>>>>>

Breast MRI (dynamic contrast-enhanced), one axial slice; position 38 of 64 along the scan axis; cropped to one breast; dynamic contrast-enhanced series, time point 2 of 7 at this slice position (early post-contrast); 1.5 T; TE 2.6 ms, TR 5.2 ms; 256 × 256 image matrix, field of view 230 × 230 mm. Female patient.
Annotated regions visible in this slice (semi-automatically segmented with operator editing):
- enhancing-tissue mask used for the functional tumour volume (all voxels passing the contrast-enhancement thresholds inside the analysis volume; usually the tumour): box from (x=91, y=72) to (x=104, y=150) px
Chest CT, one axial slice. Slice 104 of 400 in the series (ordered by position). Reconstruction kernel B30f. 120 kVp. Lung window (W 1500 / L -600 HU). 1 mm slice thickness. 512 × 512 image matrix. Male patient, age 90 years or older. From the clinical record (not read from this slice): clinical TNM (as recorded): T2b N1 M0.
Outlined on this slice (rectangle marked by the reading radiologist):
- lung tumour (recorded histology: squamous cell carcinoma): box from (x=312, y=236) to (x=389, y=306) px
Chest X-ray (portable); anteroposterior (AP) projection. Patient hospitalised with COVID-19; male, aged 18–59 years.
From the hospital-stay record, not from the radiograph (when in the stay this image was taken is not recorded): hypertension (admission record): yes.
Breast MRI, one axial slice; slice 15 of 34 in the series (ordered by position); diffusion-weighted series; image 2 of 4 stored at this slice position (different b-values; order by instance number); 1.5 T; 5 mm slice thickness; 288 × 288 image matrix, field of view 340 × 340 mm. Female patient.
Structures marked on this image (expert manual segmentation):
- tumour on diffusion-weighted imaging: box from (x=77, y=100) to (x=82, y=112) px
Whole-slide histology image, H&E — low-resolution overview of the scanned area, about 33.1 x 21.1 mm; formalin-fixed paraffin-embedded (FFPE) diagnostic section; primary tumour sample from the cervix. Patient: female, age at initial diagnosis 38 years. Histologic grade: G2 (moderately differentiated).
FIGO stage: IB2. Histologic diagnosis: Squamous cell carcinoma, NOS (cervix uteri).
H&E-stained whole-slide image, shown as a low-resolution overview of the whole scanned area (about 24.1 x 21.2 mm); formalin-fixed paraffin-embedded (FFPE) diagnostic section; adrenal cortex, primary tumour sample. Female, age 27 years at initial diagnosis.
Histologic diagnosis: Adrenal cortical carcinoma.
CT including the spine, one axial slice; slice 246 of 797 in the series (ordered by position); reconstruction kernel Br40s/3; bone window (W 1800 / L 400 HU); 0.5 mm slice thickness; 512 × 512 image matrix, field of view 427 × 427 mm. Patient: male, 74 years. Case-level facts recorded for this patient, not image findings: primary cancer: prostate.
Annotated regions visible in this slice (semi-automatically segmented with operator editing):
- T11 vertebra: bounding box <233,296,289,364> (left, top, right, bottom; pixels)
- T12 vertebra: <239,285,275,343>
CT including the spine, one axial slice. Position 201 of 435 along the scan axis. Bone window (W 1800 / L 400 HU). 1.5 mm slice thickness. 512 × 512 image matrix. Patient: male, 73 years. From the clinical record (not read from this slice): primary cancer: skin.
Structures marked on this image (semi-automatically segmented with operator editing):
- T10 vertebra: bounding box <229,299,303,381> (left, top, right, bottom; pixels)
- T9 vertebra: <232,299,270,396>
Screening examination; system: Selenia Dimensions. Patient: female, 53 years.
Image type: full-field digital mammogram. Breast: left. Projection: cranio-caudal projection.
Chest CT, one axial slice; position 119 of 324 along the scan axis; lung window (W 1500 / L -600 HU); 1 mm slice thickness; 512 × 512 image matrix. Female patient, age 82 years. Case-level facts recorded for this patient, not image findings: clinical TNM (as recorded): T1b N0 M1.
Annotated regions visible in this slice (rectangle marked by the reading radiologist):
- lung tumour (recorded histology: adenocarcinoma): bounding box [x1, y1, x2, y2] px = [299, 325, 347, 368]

<<<<<

Task objective:
Copy out the whole listing exactly; please set it all down.

Result below:
Breast MRI (dynamic contrast-enhanced), one axial slice; position 38 of 64 along the scan axis; cropped to one breast; dynamic contrast-enhanced series, time point 2 of 7 at this slice position (early post-contrast); 1.5 T; TE 2.6 ms, TR 5.2 ms; 256 × 256 image matrix, field of view 230 × 230 mm. Female patient.
Annotated regions visible in this slice (semi-automatically segmented with operator editing):
- enhancing-tissue mask used for the functional tumour volume (all voxels passing the contrast-enhancement thresholds inside the analysis volume; usually the tumour): box from (x=91, y=72) to (x=104, y=150) px
Chest CT, one axial slice. Slice 104 of 400 in the series (ordered by position). Reconstruction kernel B30f. 120 kVp. Lung window (W 1500 / L -600 HU). 1 mm slice thickness. 512 × 512 image matrix. Male patient, age 90 years or older. From the clinical record (not read from this slice): clinical TNM (as recorded): T2b N1 M0.
Outlined on this slice (rectangle marked by the reading radiologist):
- lung tumour (recorded histology: squamous cell carcinoma): box from (x=312, y=236) to (x=389, y=306) px
Chest X-ray (portable); anteroposterior (AP) projection. Patient hospitalised with COVID-19; male, aged 18–59 years.
From the hospital-stay record, not from the radiograph (when in the stay this image was taken is not recorded): hypertension (admission record): yes.
Breast MRI, one axial slice; slice 15 of 34 in the series (ordered by position); diffusion-weighted series; image 2 of 4 stored at this slice position (different b-values; order by instance number); 1.5 T; 5 mm slice thickness; 288 × 288 image matrix, field of view 340 × 340 mm. Female patient.
Structures marked on this image (expert manual segmentation):
- tumour on diffusion-weighted imaging: box from (x=77, y=100) to (x=82, y=112) px
Whole-slide histology image, H&E — low-resolution overview of the scanned area, about 33.1 x 21.1 mm; formalin-fixed paraffin-embedded (FFPE) diagnostic section; primary tumour sample from the cervix. Patient: female, age at initial diagnosis 38 years. Histologic grade: G2 (moderately differentiated).
FIGO stage: IB2. Histologic diagnosis: Squamous cell carcinoma, NOS (cervix uteri).
H&E-stained whole-slide image, shown as a low-resolution overview of the whole scanned area (about 24.1 x 21.2 mm); formalin-fixed paraffin-embedded (FFPE) diagnostic section; adrenal cortex, primary tumour sample. Female, age 27 years at initial diagnosis.
Histologic diagnosis: Adrenal cortical carcinoma.
CT including the spine, one axial slice; slice 246 of 797 in the series (ordered by position); reconstruction kernel Br40s/3; bone window (W 1800 / L 400 HU); 0.5 mm slice thickness; 512 × 512 image matrix, field of view 427 × 427 mm. Patient: male, 74 years. Case-level facts recorded for this patient, not image findings: primary cancer: prostate.
Annotated regions visible in this slice (semi-automatically segmented with operator editing):
- T11 vertebra: bounding box <233,296,289,364> (left, top, right, bottom; pixels)
- T12 vertebra: <239,285,275,343>
CT including the spine, one axial slice. Position 201 of 435 along the scan axis. Bone window (W 1800 / L 400 HU). 1.5 mm slice thickness. 512 × 512 image matrix. Patient: male, 73 years. From the clinical record (not read from this slice): primary cancer: skin.
Structures marked on this image (semi-automatically segmented with operator editing):
- T10 vertebra: bounding box <229,299,303,381> (left, top, right, bottom; pixels)
- T9 vertebra: <232,299,270,396>
Screening examination; system: Selenia Dimensions. Patient: female, 53 years.
Image type: full-field digital mammogram. Breast: left. Projection: cranio-caudal projection.
Chest CT, one axial slice; position 119 of 324 along the scan axis; lung window (W 1500 / L -600 HU); 1 mm slice thickness; 512 × 512 image matrix. Female patient, age 82 years. Case-level facts recorded for this patient, not image findings: clinical TNM (as recorded): T1b N0 M1.
Annotated regions visible in this slice (rectangle marked by the reading radiologist):
- lung tumour (recorded histology: adenocarcinoma): bounding box [x1, y1, x2, y2] px = [299, 325, 347, 368]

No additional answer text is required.